I am not out to harm or discredit Dr. Meza. I would have preferred to be able to vindicate Frank. I have no agenda, I could have written about his results and the questions surrounding them two years ago. But I waited until there was more than odd splits and times that most believed unlikely.
In addition to not seeing him in the photo sequence above, it should be noted that there was a photographer taking photos near The El Capitan Theatre, less than half a block before the point that Frank jumped on the course. I went back through over a hundred photos taken at that point on the course, and Frank was not photographed. Remember he said that he stopped “to pee” for a few seconds. The photographs I reviewed went back over a minute. I also looked at a total of 6 minutes of photos from the automatic camera. Frank was not spotted on the course before he entered from the sidewalk.
The runner that Frank jumped behind put his run on Strava. Using that data, I was able to determine exactly what time Frank entered the course. I estimate that Frank entered the course at mile 11.62. I accounted for variance in GPS and consulted the course map. I am confident that this estimate is accurate.
Frank entered at this point at 8:11:29 AM. I was able to calculate the pace to the next timing mat which was .78 miles down the course.

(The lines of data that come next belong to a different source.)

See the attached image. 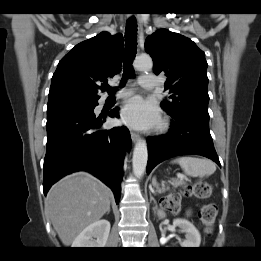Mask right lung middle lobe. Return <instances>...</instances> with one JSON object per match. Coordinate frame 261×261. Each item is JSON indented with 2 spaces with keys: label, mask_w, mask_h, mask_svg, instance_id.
I'll return each instance as SVG.
<instances>
[{
  "label": "right lung middle lobe",
  "mask_w": 261,
  "mask_h": 261,
  "mask_svg": "<svg viewBox=\"0 0 261 261\" xmlns=\"http://www.w3.org/2000/svg\"><path fill=\"white\" fill-rule=\"evenodd\" d=\"M96 103L97 101L76 98H56L48 101L47 114L66 109L88 110L92 108Z\"/></svg>",
  "instance_id": "1"
}]
</instances>
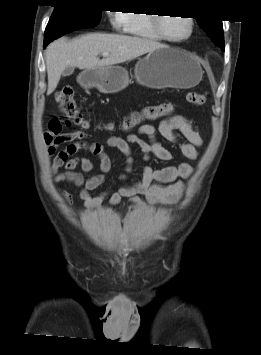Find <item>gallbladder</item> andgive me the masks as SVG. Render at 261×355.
Masks as SVG:
<instances>
[{
    "label": "gallbladder",
    "instance_id": "gallbladder-1",
    "mask_svg": "<svg viewBox=\"0 0 261 355\" xmlns=\"http://www.w3.org/2000/svg\"><path fill=\"white\" fill-rule=\"evenodd\" d=\"M73 72H74V67L73 66H68L63 71V76L64 77L70 76Z\"/></svg>",
    "mask_w": 261,
    "mask_h": 355
}]
</instances>
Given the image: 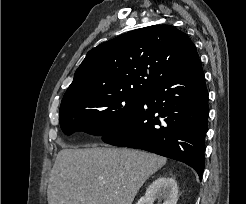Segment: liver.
I'll return each instance as SVG.
<instances>
[{"label": "liver", "instance_id": "6515ba94", "mask_svg": "<svg viewBox=\"0 0 246 204\" xmlns=\"http://www.w3.org/2000/svg\"><path fill=\"white\" fill-rule=\"evenodd\" d=\"M166 161L133 149L64 148L50 173L48 204H132L143 183Z\"/></svg>", "mask_w": 246, "mask_h": 204}]
</instances>
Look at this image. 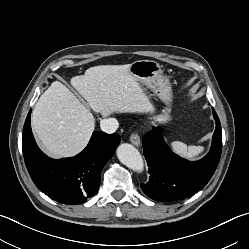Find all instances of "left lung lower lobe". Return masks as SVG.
Instances as JSON below:
<instances>
[{
    "mask_svg": "<svg viewBox=\"0 0 249 249\" xmlns=\"http://www.w3.org/2000/svg\"><path fill=\"white\" fill-rule=\"evenodd\" d=\"M212 110L216 121L212 147L199 161L190 162L175 155L156 127L145 135L143 151L150 178L141 188L148 197L160 202L184 199L200 191L211 179L222 150L221 124L215 110Z\"/></svg>",
    "mask_w": 249,
    "mask_h": 249,
    "instance_id": "0a47b994",
    "label": "left lung lower lobe"
}]
</instances>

|FRANK||net time||pace||split pace||time of day|
On the section of the course that we can prove Frank ran, his pace was much slower than any of his other recorded splits. His verified pace of 8:23 minutes per mile is nearly two minutes per mile slower than his overall pace.
There have been additional theories relating to Frank and The 2019 LA Marathon. One letsrun poster uncovered additional photos regarding “a shadowy figure” showing on a corner before Frank emerged just prior to the 25k point in the Marathon.
I want to present this information while making it clear that I do not find the photos 100% conclusive. I am putting it out there to acknowledge this information and to allow readers to make their own determinations.
The individual that was by the pole in a number of frames is no longer there when Frank appears on the course.
I felt that this article was already a bit too long, but I wanted to present everything as reasonably in depth as I could relating to The 2019 LA Marathon. I have additional information which I will present later this week regarding Frank’s performances at The 2019 Pasadena Half Marathon and The 2018 Long Beach Marathon.
He also has what would be a record breaking time at this year’s Phoenix Marathon. He does not have many photos in Phoenix and there are no gun times, chip time differential provided for the race, so detailed analysis is proving difficult.